■ Exercise
Extract the lines verbatim, starting with the line that contains "Autoverkauf übergeben?" and going on through the line that contains "11 kW vs 22 kW rechnen".

■ Extracted records

↓↓↓

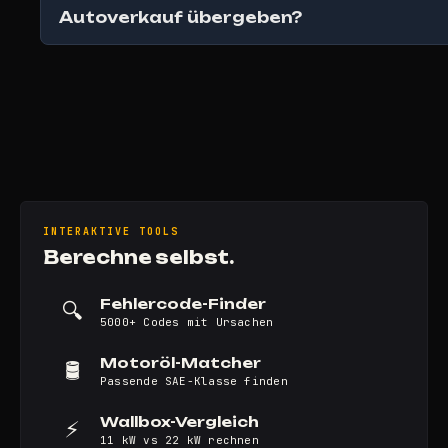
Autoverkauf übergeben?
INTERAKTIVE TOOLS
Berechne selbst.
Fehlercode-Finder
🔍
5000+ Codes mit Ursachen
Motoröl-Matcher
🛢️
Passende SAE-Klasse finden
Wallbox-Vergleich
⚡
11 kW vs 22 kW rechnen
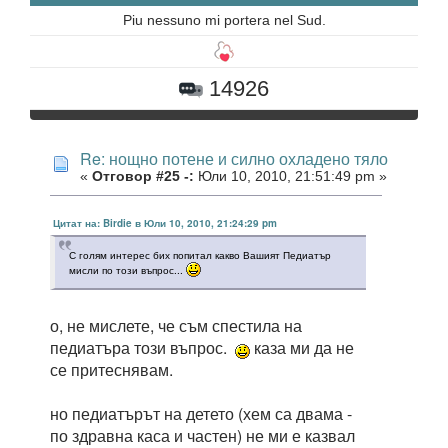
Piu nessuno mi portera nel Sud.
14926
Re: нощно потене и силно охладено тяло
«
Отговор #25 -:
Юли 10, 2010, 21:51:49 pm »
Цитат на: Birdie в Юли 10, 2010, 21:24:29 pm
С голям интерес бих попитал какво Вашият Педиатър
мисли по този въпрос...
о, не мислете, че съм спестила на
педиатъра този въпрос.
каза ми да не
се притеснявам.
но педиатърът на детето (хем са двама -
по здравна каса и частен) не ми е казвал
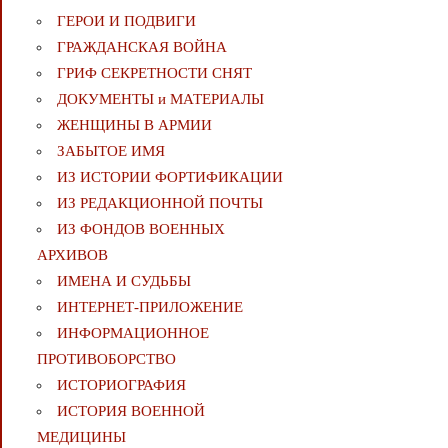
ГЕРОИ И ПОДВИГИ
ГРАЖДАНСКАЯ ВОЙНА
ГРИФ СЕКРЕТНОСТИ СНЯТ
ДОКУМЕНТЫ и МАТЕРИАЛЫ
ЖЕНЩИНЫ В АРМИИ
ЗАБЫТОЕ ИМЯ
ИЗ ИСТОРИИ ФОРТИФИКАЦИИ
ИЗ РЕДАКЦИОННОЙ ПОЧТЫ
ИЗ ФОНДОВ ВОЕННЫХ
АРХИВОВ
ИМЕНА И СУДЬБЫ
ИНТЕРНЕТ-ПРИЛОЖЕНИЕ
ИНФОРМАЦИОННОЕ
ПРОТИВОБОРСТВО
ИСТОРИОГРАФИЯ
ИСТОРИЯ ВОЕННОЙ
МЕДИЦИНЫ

↑↑↑
↓↓↓

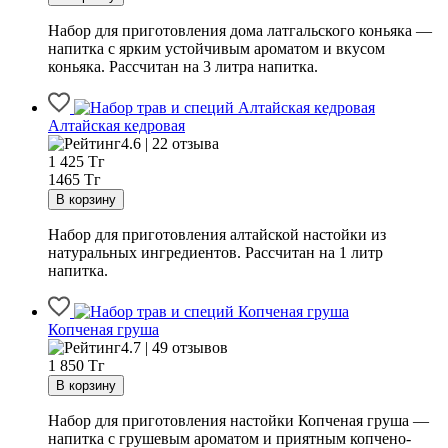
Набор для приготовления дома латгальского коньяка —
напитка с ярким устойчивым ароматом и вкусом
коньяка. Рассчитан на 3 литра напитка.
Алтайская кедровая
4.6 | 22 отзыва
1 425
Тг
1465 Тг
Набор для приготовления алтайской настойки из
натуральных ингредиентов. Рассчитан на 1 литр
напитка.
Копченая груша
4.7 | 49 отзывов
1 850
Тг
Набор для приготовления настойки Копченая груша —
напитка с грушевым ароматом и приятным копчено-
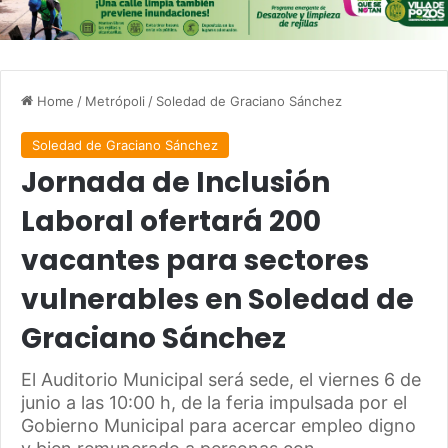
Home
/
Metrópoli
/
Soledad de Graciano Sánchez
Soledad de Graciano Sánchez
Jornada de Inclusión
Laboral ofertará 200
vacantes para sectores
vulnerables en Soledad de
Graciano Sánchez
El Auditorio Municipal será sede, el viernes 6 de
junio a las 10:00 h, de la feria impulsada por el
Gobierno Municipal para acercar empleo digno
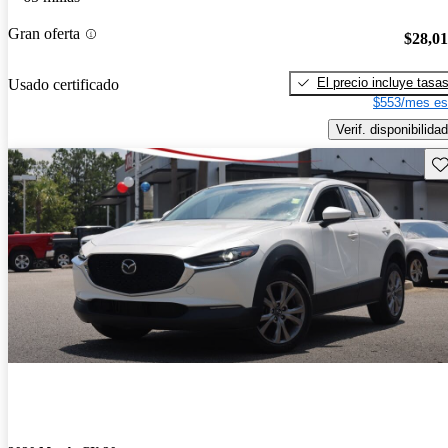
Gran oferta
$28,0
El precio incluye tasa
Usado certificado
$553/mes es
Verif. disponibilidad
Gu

↑↑↑

■ Reply to the exercise
Autoverkauf übergeben?
INTERAKTIVE TOOLS
Berechne selbst.
Fehlercode-Finder
🔍
5000+ Codes mit Ursachen
Motoröl-Matcher
🛢️
Passende SAE-Klasse finden
Wallbox-Vergleich
⚡
11 kW vs 22 kW rechnen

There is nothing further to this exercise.